NCPA - National Center for Policy Analysis

Arsenic Rule Could Be Detrimental to your Health

September 11, 2001

The rural hamlet of San Ysidro, N.M., has spent large sums of money to reduce the amount of arsenic in its drinking water, including installing filters in every home. Despite their efforts, their drinking water just barely meets the existing arsenic standard of 50 parts per billion.

If the Bush administration implements a proposed Environmental Protection Agency rule requiring arsenic levels to be reduced to 10 parts per billion, the net result could be detrimental to health and safety in thousands of rural communities, say observers.
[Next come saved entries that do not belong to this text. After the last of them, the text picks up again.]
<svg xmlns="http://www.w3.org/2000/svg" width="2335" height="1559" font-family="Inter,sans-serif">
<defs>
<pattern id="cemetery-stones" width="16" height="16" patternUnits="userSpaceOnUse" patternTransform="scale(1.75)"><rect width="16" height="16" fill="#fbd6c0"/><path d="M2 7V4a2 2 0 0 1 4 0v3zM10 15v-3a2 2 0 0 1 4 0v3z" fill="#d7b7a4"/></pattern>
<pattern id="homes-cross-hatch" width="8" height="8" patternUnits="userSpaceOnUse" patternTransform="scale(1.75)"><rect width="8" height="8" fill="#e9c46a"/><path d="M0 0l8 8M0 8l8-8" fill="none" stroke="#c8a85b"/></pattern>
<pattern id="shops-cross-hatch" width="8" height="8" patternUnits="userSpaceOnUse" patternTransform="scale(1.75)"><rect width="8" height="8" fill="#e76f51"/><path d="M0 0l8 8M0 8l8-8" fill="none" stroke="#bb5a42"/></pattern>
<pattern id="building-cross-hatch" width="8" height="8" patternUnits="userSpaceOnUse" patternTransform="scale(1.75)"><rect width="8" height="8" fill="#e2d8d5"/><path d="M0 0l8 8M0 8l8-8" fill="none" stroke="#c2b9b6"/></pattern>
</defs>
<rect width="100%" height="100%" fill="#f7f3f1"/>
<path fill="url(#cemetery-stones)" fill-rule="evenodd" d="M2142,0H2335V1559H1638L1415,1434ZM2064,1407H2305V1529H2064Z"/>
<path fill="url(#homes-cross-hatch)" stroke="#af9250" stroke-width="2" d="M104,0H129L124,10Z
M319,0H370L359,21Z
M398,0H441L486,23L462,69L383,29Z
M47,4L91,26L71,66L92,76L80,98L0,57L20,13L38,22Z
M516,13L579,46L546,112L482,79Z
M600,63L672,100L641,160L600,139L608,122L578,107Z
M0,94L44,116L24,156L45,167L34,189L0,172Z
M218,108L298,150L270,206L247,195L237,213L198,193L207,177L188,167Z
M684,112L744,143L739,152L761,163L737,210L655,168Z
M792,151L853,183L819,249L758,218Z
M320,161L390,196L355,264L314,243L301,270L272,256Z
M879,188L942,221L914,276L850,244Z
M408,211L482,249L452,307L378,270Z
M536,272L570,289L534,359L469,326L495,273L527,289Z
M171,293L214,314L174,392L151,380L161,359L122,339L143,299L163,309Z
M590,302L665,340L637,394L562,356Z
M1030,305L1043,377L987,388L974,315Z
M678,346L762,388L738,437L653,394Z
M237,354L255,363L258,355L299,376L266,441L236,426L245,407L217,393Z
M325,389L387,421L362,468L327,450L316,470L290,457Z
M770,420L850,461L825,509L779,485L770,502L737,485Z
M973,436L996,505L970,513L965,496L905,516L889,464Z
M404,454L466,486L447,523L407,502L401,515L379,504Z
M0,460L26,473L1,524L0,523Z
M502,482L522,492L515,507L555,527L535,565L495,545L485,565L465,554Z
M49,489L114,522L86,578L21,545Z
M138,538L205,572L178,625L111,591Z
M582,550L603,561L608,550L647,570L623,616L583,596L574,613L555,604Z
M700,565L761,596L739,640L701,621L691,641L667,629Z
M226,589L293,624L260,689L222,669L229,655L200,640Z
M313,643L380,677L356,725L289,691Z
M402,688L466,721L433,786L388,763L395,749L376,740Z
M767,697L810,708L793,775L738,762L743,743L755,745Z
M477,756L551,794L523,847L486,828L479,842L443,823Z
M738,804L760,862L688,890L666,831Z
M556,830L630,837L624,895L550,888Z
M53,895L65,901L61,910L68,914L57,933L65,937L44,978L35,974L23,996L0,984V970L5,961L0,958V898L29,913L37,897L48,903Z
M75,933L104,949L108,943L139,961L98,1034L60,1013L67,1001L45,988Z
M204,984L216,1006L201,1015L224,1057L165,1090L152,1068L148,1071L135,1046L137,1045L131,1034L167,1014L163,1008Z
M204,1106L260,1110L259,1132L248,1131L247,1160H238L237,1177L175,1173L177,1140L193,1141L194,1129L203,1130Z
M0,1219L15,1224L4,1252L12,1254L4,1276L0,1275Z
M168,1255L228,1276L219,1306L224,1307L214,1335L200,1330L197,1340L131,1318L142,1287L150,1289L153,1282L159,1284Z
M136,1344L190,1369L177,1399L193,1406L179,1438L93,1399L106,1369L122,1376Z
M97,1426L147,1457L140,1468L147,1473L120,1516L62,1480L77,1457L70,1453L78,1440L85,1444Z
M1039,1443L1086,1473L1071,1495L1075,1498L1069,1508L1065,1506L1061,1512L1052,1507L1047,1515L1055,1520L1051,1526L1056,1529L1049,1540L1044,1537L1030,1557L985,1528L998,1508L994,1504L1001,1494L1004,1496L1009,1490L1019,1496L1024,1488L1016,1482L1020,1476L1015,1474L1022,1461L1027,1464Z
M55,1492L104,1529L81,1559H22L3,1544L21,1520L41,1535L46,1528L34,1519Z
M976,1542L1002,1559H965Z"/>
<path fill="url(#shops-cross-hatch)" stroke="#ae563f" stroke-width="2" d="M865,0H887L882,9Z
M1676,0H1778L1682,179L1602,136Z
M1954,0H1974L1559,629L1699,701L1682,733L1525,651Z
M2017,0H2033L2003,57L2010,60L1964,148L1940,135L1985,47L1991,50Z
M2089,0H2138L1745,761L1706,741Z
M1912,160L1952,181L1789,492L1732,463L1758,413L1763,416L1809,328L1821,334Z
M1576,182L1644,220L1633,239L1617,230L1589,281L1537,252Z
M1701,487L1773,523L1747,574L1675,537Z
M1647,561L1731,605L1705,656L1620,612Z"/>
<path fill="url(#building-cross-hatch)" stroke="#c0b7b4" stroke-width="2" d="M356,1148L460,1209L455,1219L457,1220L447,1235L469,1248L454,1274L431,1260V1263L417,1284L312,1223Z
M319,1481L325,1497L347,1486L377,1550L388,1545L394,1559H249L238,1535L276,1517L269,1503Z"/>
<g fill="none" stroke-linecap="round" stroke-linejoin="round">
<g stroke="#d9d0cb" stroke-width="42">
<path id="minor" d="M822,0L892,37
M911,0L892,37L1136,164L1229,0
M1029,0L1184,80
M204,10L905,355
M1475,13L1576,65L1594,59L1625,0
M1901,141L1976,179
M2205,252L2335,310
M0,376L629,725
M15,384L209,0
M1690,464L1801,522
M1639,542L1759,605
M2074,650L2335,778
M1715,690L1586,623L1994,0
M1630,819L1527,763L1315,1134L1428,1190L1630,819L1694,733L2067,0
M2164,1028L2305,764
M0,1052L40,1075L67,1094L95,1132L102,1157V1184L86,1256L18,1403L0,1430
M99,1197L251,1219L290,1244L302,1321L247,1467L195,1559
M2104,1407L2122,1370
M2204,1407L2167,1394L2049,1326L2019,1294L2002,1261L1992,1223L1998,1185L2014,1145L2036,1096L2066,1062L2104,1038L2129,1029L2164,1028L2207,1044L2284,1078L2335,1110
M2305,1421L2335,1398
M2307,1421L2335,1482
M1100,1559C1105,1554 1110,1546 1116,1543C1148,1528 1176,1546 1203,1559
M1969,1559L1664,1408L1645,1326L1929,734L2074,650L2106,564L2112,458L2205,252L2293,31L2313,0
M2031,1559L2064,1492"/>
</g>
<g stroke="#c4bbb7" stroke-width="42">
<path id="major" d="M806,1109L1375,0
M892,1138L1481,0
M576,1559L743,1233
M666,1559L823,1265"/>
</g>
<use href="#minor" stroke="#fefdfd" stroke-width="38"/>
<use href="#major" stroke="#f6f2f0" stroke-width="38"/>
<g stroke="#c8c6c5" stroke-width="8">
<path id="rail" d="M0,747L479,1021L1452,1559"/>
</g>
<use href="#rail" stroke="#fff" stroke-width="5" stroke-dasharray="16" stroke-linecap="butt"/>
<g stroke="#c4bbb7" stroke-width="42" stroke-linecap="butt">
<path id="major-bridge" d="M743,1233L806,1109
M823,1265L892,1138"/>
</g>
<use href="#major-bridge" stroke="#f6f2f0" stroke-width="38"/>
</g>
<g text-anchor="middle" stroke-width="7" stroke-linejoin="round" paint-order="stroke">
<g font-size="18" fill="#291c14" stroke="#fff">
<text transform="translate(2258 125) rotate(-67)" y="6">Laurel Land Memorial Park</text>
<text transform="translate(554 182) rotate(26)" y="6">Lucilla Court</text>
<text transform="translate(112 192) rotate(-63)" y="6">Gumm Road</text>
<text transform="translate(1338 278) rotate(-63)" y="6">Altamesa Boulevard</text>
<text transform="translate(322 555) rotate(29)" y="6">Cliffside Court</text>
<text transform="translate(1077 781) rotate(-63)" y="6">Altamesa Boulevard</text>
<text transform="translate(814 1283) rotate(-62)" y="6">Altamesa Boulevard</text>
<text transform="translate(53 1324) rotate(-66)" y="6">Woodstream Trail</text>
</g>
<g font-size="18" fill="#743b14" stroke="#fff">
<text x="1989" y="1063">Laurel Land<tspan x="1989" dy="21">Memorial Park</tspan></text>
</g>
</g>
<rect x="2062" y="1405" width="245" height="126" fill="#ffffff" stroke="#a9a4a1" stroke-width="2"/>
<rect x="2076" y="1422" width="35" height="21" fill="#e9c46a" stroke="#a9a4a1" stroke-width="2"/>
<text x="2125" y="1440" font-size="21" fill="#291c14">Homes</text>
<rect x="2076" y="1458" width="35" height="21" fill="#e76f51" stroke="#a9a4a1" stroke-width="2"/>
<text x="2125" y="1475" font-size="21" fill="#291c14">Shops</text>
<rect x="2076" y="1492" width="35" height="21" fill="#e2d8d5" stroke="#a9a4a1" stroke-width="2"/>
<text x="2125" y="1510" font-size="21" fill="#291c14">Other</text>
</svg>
  • At present, the health effects of low arsenic levels are unknown -- according to a study by the National Academy of Sciences, "No human studies of sufficient power or scope have examined whether consumption of arsenic in drinking water at the current (allowable level) results in the incidence of cancer or noncancer effects."
  • A report by the AEI-Brookings Joint Center for Regulatory Studies found that the expense would vastly exceed the potential benefit.
  • Furthermore, the regulation might kill more people than it would save, because "The costs of complying with the rule reduce the amount of private resources that people have to spend on a wide range of activities, including health care, children's education and automobile safety. When people have fewer resources, they spend less to reduce risks."

As for the 10 ppb limit, civil engineer Richard Burton -- an adviser to San Ysidro -- says flatly, "There is no currently available way to get down to that standard."

There are thousands of small water systems that would simply shut down, says Burton, leaving residents to drill their own wells -- which, unlike the water they currently get, would not undergo any treatment to remove arsenic. "Everybody will get more arsenic," says Burton.